Careful PC placement – Put the family PC in a communal area (such as the living room or kitchen) with the screen facing the room as this will allow you to more easily see how your children use the Internet.

Open up discussions and hold regular joint Internet sessions with your children – Being online is no different than being outside; you always want to know where your children are and become familiar with the places they visit. Ask your child about their online friends, in the same way as you would about their school and neighbourhood friends. Encourage your children to surf with you so that they can talk you through the different tools they use and their favourite websites.

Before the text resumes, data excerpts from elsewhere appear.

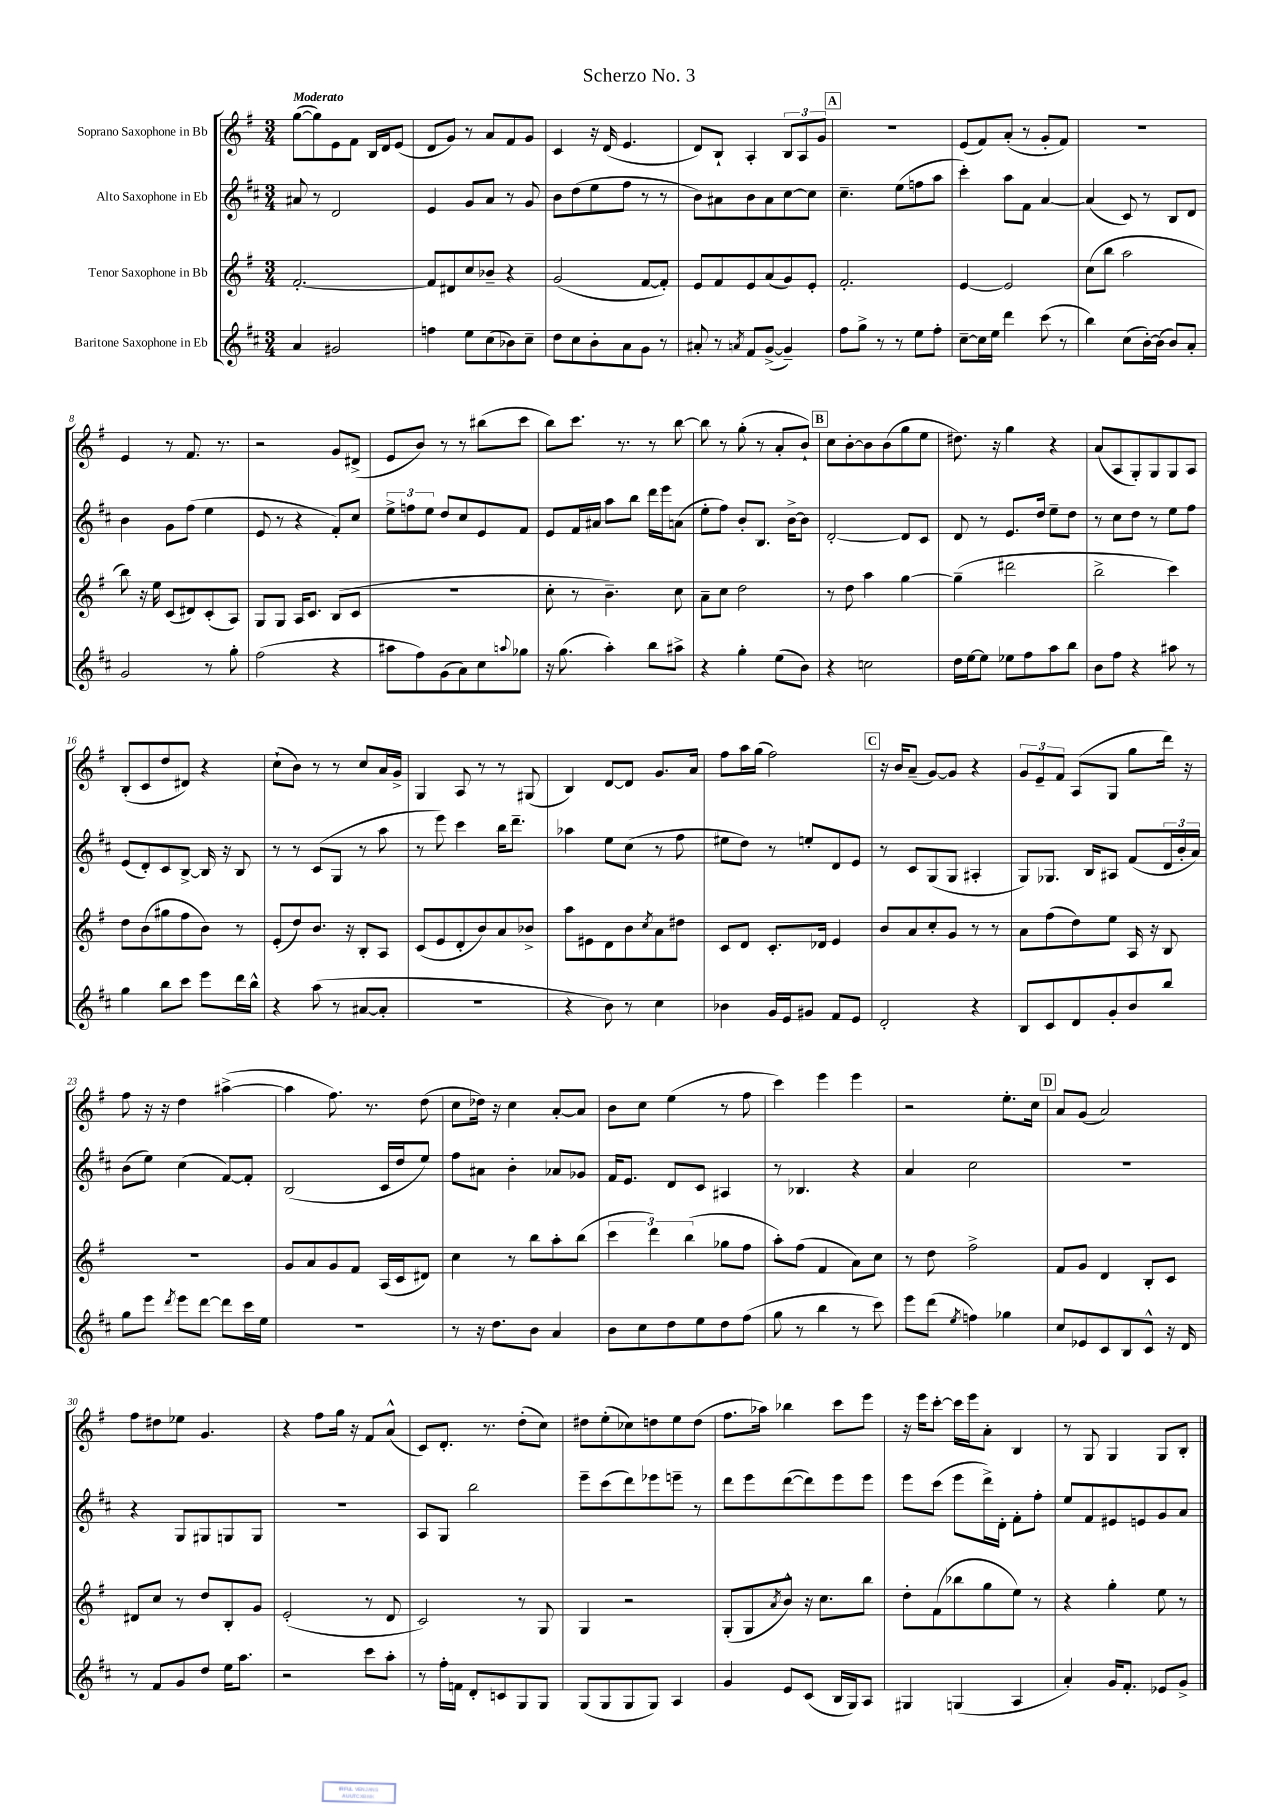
\header { title = "Scherzo No. 3" }
<<
\new StaffGroup <<
\new Staff = "s0" \with { instrumentName = "Soprano Saxophone in Bb" } {
    \clef treble \key g \major \numericTimeSignature \time 3/4 \tempo "Moderato"
    g''8~( g''8) e'8 fis'8 b16 d'16 e'8( |
    d'8 g'8) r8 a'8 fis'8 g'8 |
    c'4 r16 d'16( e'4. |
    d'8) b8-! a4-. \tuplet 3/2 { b8 a8 g'8 } |
    \mark \markup { \box "A" } R2. |
    e'8( fis'8) a'8-.( r8 g'8-. fis'8) |
    R2. |
    e'4 r8 fis'8. r8. |
    r2 g'8 dis'8->( |
    e'8 b'8) r8 r8 bis''8( c'''8 |
    b''8) c'''8. r8. r8 b''8~ |
    b''8 r8 g''8-.( r8 a'8-. b'8-!) |
    \mark \markup { \box "B" } c''8 b'8~-. b'8 b'8( g''8 e''8 |
    dis''8.) r16 g''4 r4 |
    a'8( a8 g8-.) g8 g8 a8 |
    b8-.( c'8 d''8 dis'8) r4 |
    c''8-!( b'8) r8 r8 c''8 a'16 g'16-> |
    g4 a8 r8 r8 gis8( |
    b4) d'8~ d'8 g'8. a'16 |
    fis''8 a''16 g''16( fis''2) |
    \mark \markup { \box "C" } r16 b'16 a'8--( g'8~) g'8 r4 |
    \tuplet 3/2 { g'8 e'8-- fis'8 } a8( g8 g''8 d'''16) r16 |
    fis''8 r16 r16 d''4 ais''4~->( |
    ais''4 fis''8.) r8. d''8( |
    c''8 des''16) r16 c''4 a'8~-. a'8 |
    b'8 c''8 e''4( r8 fis''8 |
    c'''4) e'''4 e'''4 |
    r2 e''8.-. c''16 |
    \mark \markup { \box "D" } a'8 g'8( a'2) |
    fis''8 dis''8 ees''8 g'4. |
    r4 fis''8 g''16 r16 fis'8 a'8-^( |
    c'8) d'8.-. r8. d''8-.( c''8) |
    dis''8 e''8-.( ces''8) d''8 e''8 d''8( |
    fis''8. aes''16) bes''4 c'''8 e'''8 |
    r16 e'''16 c'''8~-. c'''16 e'''16 a'8-. b4 |
    r8 g8 g4 g8 b8-. \bar "|." |
}
\new Staff = "s1" \with { instrumentName = "Alto Saxophone in Eb" } {
    \clef treble \key d \major \numericTimeSignature \time 3/4
    ais'8 r8 d'2 |
    e'4 g'8 a'8 r8 g'8 |
    b'8 d''8( e''8 fis''8 r8 r8 |
    b'8) ais'8 b'8 ais'8 cis''8~ cis''8 |
    \mark \markup { \box "A" } cis''4.-- e''8( f''8 a''8 |
    cis'''4-.) a''8 fis'8 a'4~ |
    a'4( cis'8) r8 b8 d'8 |
    b'4 g'8 fis''8( e''4 |
    e'8 r8 r4 fis'8-.) cis''8 |
    \tuplet 3/2 { e''8-> f''8 e''8 } d''8 cis''8 e'8 fis'8 |
    e'8 fis'16 ais'16 a''8 b''8 d'''16 e'''16 a'8( |
    e''8-. fis''8) b'8-. b8. b'16~-> b'8 |
    \mark \markup { \box "B" } d'2~-. d'8 cis'8 |
    d'8 r8 e'8. d''16 e''8-- d''8 |
    r8 cis''8 d''8 r8 e''8 fis''8 |
    e'8( d'8-.) cis'8 b8~-> b16 r16 b8 |
    r8 r8 cis'8( g8 r8 a''8 |
    r8 e'''8) cis'''4 b''16 d'''8.-- |
    aes''4 e''8 cis''8( r8 fis''8 |
    eis''8 d''8) r8 e''8-. d'8 e'8 |
    \mark \markup { \box "C" } r8 cis'8 g8( g8 ais4-. |
    g8) ges8. b16 ais8 fis'8( \tuplet 3/2 { d'16 b'16-. a'16) } |
    b'8( e''8) cis''4( fis'8~) fis'8-. |
    b2( cis'16 d''16 e''8) |
    fis''8 ais'8 b'4-. aes'8 ges'8 |
    fis'16 e'8. d'8 cis'8 ais4 |
    r8 bes4. r4 |
    a'4 cis''2 |
    \mark \markup { \box "D" } R2. |
    r4 g8 gis8 g8 g8 |
    R2. |
    a8 g8 b''2 |
    e'''8-- cis'''8( d'''8) ees'''8 e'''8-- r8 |
    d'''8 e'''8 d'''8~( d'''8) e'''8 e'''8 |
    e'''8 cis'''8( e'''8 d'''16->) d'16-. fis'8-. fis''8-. |
    e''8 fis'8 eis'8 e'8 g'8 a'8 \bar "|." |
}
\new Staff = "s2" \with { instrumentName = "Tenor Saxophone in Bb" } {
    \clef treble \key g \major \numericTimeSignature \time 3/4
    fis'2.~-. |
    fis'8 dis'8 c''8 bes'8-- r4 |
    g'2( fis'8~ fis'8-.) |
    e'8 fis'8 e'8 a'8( g'8) e'8-. |
    \mark \markup { \box "A" } fis'2.-. |
    e'4~ e'2 |
    c''8( b''8 a''2 |
    b''8) r16 e''16 c'8( dis'8) c'8-.( a8) |
    g8 g8 a16 c'8. b8( c'8 |
    R2. |
    c''8-. r8 b'4.--) c''8 |
    a'8-- c''8 d''2 |
    \mark \markup { \box "B" } r8 d''8 a''4 g''4~ |
    g''4--( dis'''2 |
    b''2-> c'''4) |
    d''8 b'8( gis''8 fis''8 b'8) r8 |
    e'8-.( d''8) b'8. r16 b8-. a8 |
    c'8( e'8 d'8-. b'8) a'8 bes'8-> |
    a''8 eis'8 d'8 b'8 \acciaccatura { c''8 } a'8 dis''8 |
    c'8 d'8 c'8.-. des'16 e'4 |
    \mark \markup { \box "C" } b'8 a'8 c''8-. g'8 r8 r8 |
    a'8 fis''8( d''8) e''8 a16 r16 b8 |
    R2. |
    g'8 a'8 g'8 fis'8 a16( c'16 dis'8) |
    c''4 r8 b''8 a''8-. b''8( |
    \tuplet 3/2 { c'''4 d'''4) b''4( } ges''8 fis''8 |
    a''8-.) fis''8( fis'4 a'8) c''8 |
    r8 d''8 fis''2-> |
    \mark \markup { \box "D" } fis'8 g'8 d'4 b8-. c'8 |
    dis'8 c''8 r8 d''8 b8-. g'8 |
    e'2-.( r8 d'8 |
    c'2) r8 g8 |
    g4 r2 |
    g8-.( g8 \acciaccatura { a'8 } b'8-^) r16 c''8. b''8 |
    d''8-. fis'8( bes''8 g''8 e''8) r8 |
    r4 g''4-. e''8 r8 \bar "|." |
}
\new Staff = "s3" \with { instrumentName = "Baritone Saxophone in Eb" } {
    \clef treble \key d \major \numericTimeSignature \time 3/4
    a'4 gis'2 |
    f''4 e''8 cis''8( bes'8) cis''8-- |
    d''8 cis''8 b'8-. a'8 g'8 r8 |
    ais'8-. r8 \acciaccatura { a'8 } fis'8 g'8~->( g'4--) |
    \mark \markup { \box "A" } fis''8 g''8-> r8 r8 e''8 fis''8-. |
    cis''8~-- cis''16 e''16 d'''4 cis'''8( r8 |
    b''4) cis''8( b'16~-.) b'16( b'8) a'8-. |
    g'2 r8 g''8-. |
    fis''2( r4 |
    ais''8 fis''8) g'8( a'8) cis''8 \appoggiatura { a''8 } ges''8 |
    r16 g''8.( a''4-.) b''8 ais''8-> |
    r4 g''4-. e''8( b'8) |
    \mark \markup { \box "B" } r4 c''2 |
    d''16 e''16~ e''8 ees''8 fis''8 a''8 b''8 |
    b'8 fis''8 r4 ais''8 r8 |
    g''4 b''8 cis'''8 e'''8 d'''16 b''16-^ |
    r4 a''8( r8 ais'8~ ais'8-. |
    R2. |
    r4 b'8) r8 cis''4 |
    bes'4 g'16 e'16 gis'8 fis'8 e'8 |
    \mark \markup { \box "C" } d'2-. r4 |
    b8 cis'8 d'8 g'8-. b'8 b''8 |
    g''8 e'''8 \acciaccatura { d'''8 } e'''8 d'''8~ d'''8 cis'''16 e''16 |
    R2. |
    r8 r16 d''8. b'8 a'4 |
    b'8 cis''8 d''8 e''8 d''8 fis''8( |
    g''8 r8 b''4 r8 cis'''8) |
    e'''8 d'''8( \acciaccatura { e''8 } f''4) ges''4 |
    \mark \markup { \box "D" } cis''8 ees'8 cis'8 b8 cis'8-^ r16 d'16 |
    r8 fis'8 g'8 d''8 e''16 a''8. |
    r2 cis'''8 a''8-. |
    r8 fis''16-. f'16 d'8-. c'8 g8 g8 |
    g8( g8 g8 g8) a4 |
    g'4 e'8 cis'8( b16 g16) a8 |
    gis4 g4( a4 |
    a'4-.) g'16 fis'8.-. ees'8 g'8-> \bar "|." |
}
>>
>>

This will encourage a joint learning experience with the child teaching parents more about Internet tools and the parent offering the adult point of view.

Actively educate yourself – Use the Internet to see what’s out there; join some social networks yourself (and perhaps add your children as friends) to see how the new tools work to better understand what the potential risks could be.

Work as a team to set boundaries – Discuss with your child exactly what is safe and unsafe online behaviour regarding the kind of websites they visit, the social networks they use and the chat rooms they visit. Make sure you talk with children specifically about what is and is not appropriate behaviour online.

Make sure your children understand basic rules for using social networks – They should guard their passwords and never post personally identifying information or inappropriate photos. Blogs and social networking sites offer privacy tools that can be turned on to restrict potentially dangerous users. The sites often automatically provide these protective tools to children under 15 years old. Children should share information only with people they know from the real world.

Stanger Danger – Stress to your child that they need to tell you if they receive any odd or upsetting messages while chatting and that you will not be angry with them or ban the Internet as a result. Make it clear to the child that you understand that they cannot control what other people say to them.

Recognise that cybercriminals don’t target a specific type of person – they are opportunists looking to take advantage and make money from all online users, regardless of age.